Das bin ich nicht. Ich biete keine Ware an, sondern Information über das Handeln der Bundesregierung, auf die jeder Bürger Anspruch hat. Wenn Sie schon ein Wort dafür brauchen, dann bin ich ein Erklärer. Natürlich habe ich mich in dieser Rolle, anders als früher, zur Parteilichkeit bekannt. Ich trete mit Überzeugung dafür ein, was diese Regierung für unser Land tut, und wüsste nicht, wie man diese Rolle mit einem inneren Abstand zur Regierungsarbeit ausfüllen könnte. Ich finde es ein Privileg und ein Vergnügen, für eine Regierungschefin zu arbeiten, hinter der ich stehe.

Das Privileg liegt worin?

Es besteht erst mal darin, glücklich in seiner Arbeit zu sein.

Wir unterstellen, dass Sie das vorher auch waren.

Ich hatte sehr schöne Momente in 21 Jahren Journalismus, dennoch finde ich, dass ich jetzt in einer besonders glücklichen Phase meines Arbeitslebens bin.

Was macht dieses Glück genau aus?

Ich versuche es besser nicht zu beschreiben.

Liegt es darin, für eine Regierungschefin zu arbeiten - oder für diese Regierungschefin?

Für Angela Merkel im Besonderen. Was mir auch gefällt, ist, dass ich jetzt viel tiefer in die Themen einsteige als als Nachrichtenmoderator. Ich hielt mich nicht für den oberflächlichsten Moderator, aber so tief wie jetzt bin ich in kein einziges Thema eingedrungen. Ist doch eine großartige Chance, mit fünfzig plus noch einmal so viel lernen zu müssen. Auch neue Fertigkeiten zu entwickeln und ein politisches Denken zu gewinnen, das ich so vorher nicht hatte. Kurzum: Ich mache das gerne.

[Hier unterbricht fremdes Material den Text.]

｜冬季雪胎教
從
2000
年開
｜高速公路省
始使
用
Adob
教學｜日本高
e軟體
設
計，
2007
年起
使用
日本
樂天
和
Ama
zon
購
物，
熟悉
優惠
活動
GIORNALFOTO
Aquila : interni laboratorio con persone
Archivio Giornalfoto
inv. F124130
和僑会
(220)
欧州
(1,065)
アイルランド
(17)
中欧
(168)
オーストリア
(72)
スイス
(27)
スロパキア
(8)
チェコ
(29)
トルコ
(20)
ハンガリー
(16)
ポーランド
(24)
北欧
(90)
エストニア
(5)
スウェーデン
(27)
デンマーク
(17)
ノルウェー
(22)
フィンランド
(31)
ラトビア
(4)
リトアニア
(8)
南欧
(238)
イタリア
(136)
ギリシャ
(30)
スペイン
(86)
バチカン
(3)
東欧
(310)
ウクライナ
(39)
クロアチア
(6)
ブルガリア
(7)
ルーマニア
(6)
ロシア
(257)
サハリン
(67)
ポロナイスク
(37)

Liegt das Privileg auch darin, interessante Leute aus der Nähe kennenzulernen?

Das spielt natürlich eine Rolle. Wer sagt, es lasse ihn kalt, Herrn Obama, Herrn Putin oder Herrn Hollande so gegenüberzusitzen, wie ich es jetzt erlebe, der lügt. Journalisten kommen immer nur bis zu einem gewissen Punkt, dann schließt sich die Tür. Kann auch sein, dass dieser Abstand für die Berichterstattung hilfreich ist. Ich stelle fest, auf der anderen Seite der Tür dabei zu sein ist faszinierend. Und es hilft mir viel besser zu verstehen, warum Regierungen so oder so handeln.

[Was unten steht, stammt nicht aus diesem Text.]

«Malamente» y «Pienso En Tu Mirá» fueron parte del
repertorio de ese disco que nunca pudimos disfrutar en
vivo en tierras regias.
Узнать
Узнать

Wer hat Sie am meisten überrascht?

Ich will über keinen Einzelnen sprechen, da bin ich jetzt ein langweiliger Gesprächspartner für Sie.

Bis jetzt geht’s einigermaßen.

Sagen wir es so: Nach meinem Eindruck ist manchmal das veröffentlichte Bild einer Person ganz schön weit weg davon, wie ich die Person erlebe. Das Denken in Stereotypen ist nun einmal gang und gäbe. Als Journalist war ich doch davon auch nicht frei. Man gibt jemandem gern ein Etikett, der eine poltert, der andere ist professoral, einem wird gleich jedes Charisma abgesprochen, dafür ist der andere notorisch hyperaktiv und so weiter - alles ziemlich eindimensional.

Nehmen Sie solche Eindrücke mit nach Hause? Erzählen Sie der Familie, Putin sei viel kleiner, als er im Fernsehen wirke, und der Sowieso habe eine unmögliche Krawatte getragen?

Den Kindern erzähle ich das nicht. Die Einzige, die vieles erfährt, ist meine Frau, weil sie schweigen kann.

Haben Sie gelegentlich den Eindruck, ein Regierungssprecher könne noch so seriös arbeiten, aber gegen die Geschwätzigkeit von Politikern komme er nicht an?